White-nosed coatis are small carnivores related to raccoons, but in many ways act more like monkeys.  They have an unusual social structure: females are gregarious, living in bands that can contain dozens of animals, but males are solitary.  Primarily found in tropical rain forests, they also eke out a living in the deserts of southeast Arizona.  The results of a 9-year study of the species at the northernmost limit of its geographic range have just been published (McColgin, ME, JL Koprowski and PM Waser. 2017. White-nosed coatis in Arizona: tropical carnivores in a temperate environment.
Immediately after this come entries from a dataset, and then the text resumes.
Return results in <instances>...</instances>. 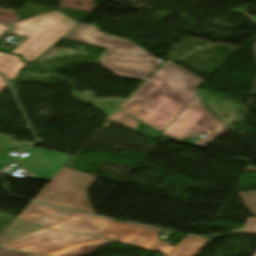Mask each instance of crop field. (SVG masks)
<instances>
[{
  "instance_id": "8a807250",
  "label": "crop field",
  "mask_w": 256,
  "mask_h": 256,
  "mask_svg": "<svg viewBox=\"0 0 256 256\" xmlns=\"http://www.w3.org/2000/svg\"><path fill=\"white\" fill-rule=\"evenodd\" d=\"M202 82L166 62L120 109L162 132L197 95L195 89Z\"/></svg>"
},
{
  "instance_id": "ac0d7876",
  "label": "crop field",
  "mask_w": 256,
  "mask_h": 256,
  "mask_svg": "<svg viewBox=\"0 0 256 256\" xmlns=\"http://www.w3.org/2000/svg\"><path fill=\"white\" fill-rule=\"evenodd\" d=\"M18 218L43 227L108 238L139 248L167 254L173 248L159 240L160 229L121 223L88 214L31 203Z\"/></svg>"
},
{
  "instance_id": "34b2d1b8",
  "label": "crop field",
  "mask_w": 256,
  "mask_h": 256,
  "mask_svg": "<svg viewBox=\"0 0 256 256\" xmlns=\"http://www.w3.org/2000/svg\"><path fill=\"white\" fill-rule=\"evenodd\" d=\"M64 39L107 50L99 57L103 67L120 77L145 81L160 62L139 46L123 38L97 32V27L80 23Z\"/></svg>"
},
{
  "instance_id": "412701ff",
  "label": "crop field",
  "mask_w": 256,
  "mask_h": 256,
  "mask_svg": "<svg viewBox=\"0 0 256 256\" xmlns=\"http://www.w3.org/2000/svg\"><path fill=\"white\" fill-rule=\"evenodd\" d=\"M12 25L14 28L9 34L26 39L11 54L21 56L26 63H33L78 23L55 10Z\"/></svg>"
},
{
  "instance_id": "f4fd0767",
  "label": "crop field",
  "mask_w": 256,
  "mask_h": 256,
  "mask_svg": "<svg viewBox=\"0 0 256 256\" xmlns=\"http://www.w3.org/2000/svg\"><path fill=\"white\" fill-rule=\"evenodd\" d=\"M114 241L42 229L1 247L49 256H83Z\"/></svg>"
},
{
  "instance_id": "dd49c442",
  "label": "crop field",
  "mask_w": 256,
  "mask_h": 256,
  "mask_svg": "<svg viewBox=\"0 0 256 256\" xmlns=\"http://www.w3.org/2000/svg\"><path fill=\"white\" fill-rule=\"evenodd\" d=\"M95 178L63 167L33 201L94 214L86 192Z\"/></svg>"
},
{
  "instance_id": "e52e79f7",
  "label": "crop field",
  "mask_w": 256,
  "mask_h": 256,
  "mask_svg": "<svg viewBox=\"0 0 256 256\" xmlns=\"http://www.w3.org/2000/svg\"><path fill=\"white\" fill-rule=\"evenodd\" d=\"M221 125L205 107L197 95L162 133L179 140L200 135Z\"/></svg>"
},
{
  "instance_id": "d8731c3e",
  "label": "crop field",
  "mask_w": 256,
  "mask_h": 256,
  "mask_svg": "<svg viewBox=\"0 0 256 256\" xmlns=\"http://www.w3.org/2000/svg\"><path fill=\"white\" fill-rule=\"evenodd\" d=\"M25 152L30 154L24 158L19 156L15 163L35 173L34 177H25L44 180H50L72 157L36 148Z\"/></svg>"
},
{
  "instance_id": "5a996713",
  "label": "crop field",
  "mask_w": 256,
  "mask_h": 256,
  "mask_svg": "<svg viewBox=\"0 0 256 256\" xmlns=\"http://www.w3.org/2000/svg\"><path fill=\"white\" fill-rule=\"evenodd\" d=\"M209 241L187 235L176 247L172 250L169 256H196Z\"/></svg>"
},
{
  "instance_id": "3316defc",
  "label": "crop field",
  "mask_w": 256,
  "mask_h": 256,
  "mask_svg": "<svg viewBox=\"0 0 256 256\" xmlns=\"http://www.w3.org/2000/svg\"><path fill=\"white\" fill-rule=\"evenodd\" d=\"M27 65L18 57L0 53V72L7 76L9 82L14 80L18 76L19 71Z\"/></svg>"
},
{
  "instance_id": "28ad6ade",
  "label": "crop field",
  "mask_w": 256,
  "mask_h": 256,
  "mask_svg": "<svg viewBox=\"0 0 256 256\" xmlns=\"http://www.w3.org/2000/svg\"><path fill=\"white\" fill-rule=\"evenodd\" d=\"M110 120L125 124L127 126L135 128L139 125V121L133 119L132 117L126 115L122 111H118Z\"/></svg>"
},
{
  "instance_id": "d1516ede",
  "label": "crop field",
  "mask_w": 256,
  "mask_h": 256,
  "mask_svg": "<svg viewBox=\"0 0 256 256\" xmlns=\"http://www.w3.org/2000/svg\"><path fill=\"white\" fill-rule=\"evenodd\" d=\"M239 195L250 211L256 216V191L239 193Z\"/></svg>"
},
{
  "instance_id": "22f410ed",
  "label": "crop field",
  "mask_w": 256,
  "mask_h": 256,
  "mask_svg": "<svg viewBox=\"0 0 256 256\" xmlns=\"http://www.w3.org/2000/svg\"><path fill=\"white\" fill-rule=\"evenodd\" d=\"M227 132V129L223 126L211 133H209L207 135V137L203 138V139H200L192 144L194 145H197V146H205L206 144H208L210 141L214 140L215 138L221 136L222 134L226 133Z\"/></svg>"
},
{
  "instance_id": "cbeb9de0",
  "label": "crop field",
  "mask_w": 256,
  "mask_h": 256,
  "mask_svg": "<svg viewBox=\"0 0 256 256\" xmlns=\"http://www.w3.org/2000/svg\"><path fill=\"white\" fill-rule=\"evenodd\" d=\"M0 256H37V255L0 248Z\"/></svg>"
},
{
  "instance_id": "5142ce71",
  "label": "crop field",
  "mask_w": 256,
  "mask_h": 256,
  "mask_svg": "<svg viewBox=\"0 0 256 256\" xmlns=\"http://www.w3.org/2000/svg\"><path fill=\"white\" fill-rule=\"evenodd\" d=\"M242 231L256 233V219L248 218Z\"/></svg>"
},
{
  "instance_id": "d9b57169",
  "label": "crop field",
  "mask_w": 256,
  "mask_h": 256,
  "mask_svg": "<svg viewBox=\"0 0 256 256\" xmlns=\"http://www.w3.org/2000/svg\"><path fill=\"white\" fill-rule=\"evenodd\" d=\"M12 158H13V157H9V156H7V155L1 156V157H0V165L11 161Z\"/></svg>"
},
{
  "instance_id": "733c2abd",
  "label": "crop field",
  "mask_w": 256,
  "mask_h": 256,
  "mask_svg": "<svg viewBox=\"0 0 256 256\" xmlns=\"http://www.w3.org/2000/svg\"><path fill=\"white\" fill-rule=\"evenodd\" d=\"M9 29V26L0 25V36Z\"/></svg>"
},
{
  "instance_id": "4a817a6b",
  "label": "crop field",
  "mask_w": 256,
  "mask_h": 256,
  "mask_svg": "<svg viewBox=\"0 0 256 256\" xmlns=\"http://www.w3.org/2000/svg\"><path fill=\"white\" fill-rule=\"evenodd\" d=\"M7 85L3 79V77L0 75V91L5 88Z\"/></svg>"
},
{
  "instance_id": "bc2a9ffb",
  "label": "crop field",
  "mask_w": 256,
  "mask_h": 256,
  "mask_svg": "<svg viewBox=\"0 0 256 256\" xmlns=\"http://www.w3.org/2000/svg\"><path fill=\"white\" fill-rule=\"evenodd\" d=\"M247 170H250V171H256V168H253V167H248Z\"/></svg>"
},
{
  "instance_id": "214f88e0",
  "label": "crop field",
  "mask_w": 256,
  "mask_h": 256,
  "mask_svg": "<svg viewBox=\"0 0 256 256\" xmlns=\"http://www.w3.org/2000/svg\"><path fill=\"white\" fill-rule=\"evenodd\" d=\"M254 256H256V253L254 254Z\"/></svg>"
}]
</instances>
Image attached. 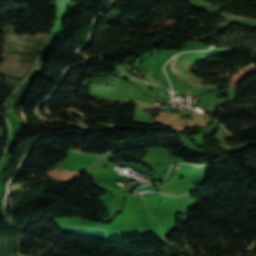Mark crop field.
Listing matches in <instances>:
<instances>
[{
	"label": "crop field",
	"instance_id": "1",
	"mask_svg": "<svg viewBox=\"0 0 256 256\" xmlns=\"http://www.w3.org/2000/svg\"><path fill=\"white\" fill-rule=\"evenodd\" d=\"M127 97L132 98V96H131V94H130V93H128ZM134 101H136V100H134Z\"/></svg>",
	"mask_w": 256,
	"mask_h": 256
},
{
	"label": "crop field",
	"instance_id": "2",
	"mask_svg": "<svg viewBox=\"0 0 256 256\" xmlns=\"http://www.w3.org/2000/svg\"><path fill=\"white\" fill-rule=\"evenodd\" d=\"M176 61H177V58H176ZM176 61H175V66H176ZM178 61H179V57H178ZM177 65H178V62H177ZM173 66H174V62H173Z\"/></svg>",
	"mask_w": 256,
	"mask_h": 256
}]
</instances>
Journal of Mammalogy 99: 64-74. ). 

In Chiricahua National Monument, there are as few as 1 animal per 10 km2 – only 1% of the density they attain in tropical Panama.  Bands are small and animals must travel long distances each day to find food and water.  Moreover, separate bands sometimes fuse into large aggregations centered around scarce waterholes.  Nevertheless, radiotracking and genetic analyses show that they maintain the species-typical social structure, young females growing up and staying in their mothers’ bands, but young males striking out on their own.  Core patterns of sociality are constant in both resource-rich tropical and resource-poor temperate populations, but coatis make major adjustments in scale of movement and frequency of association in response to resource variation.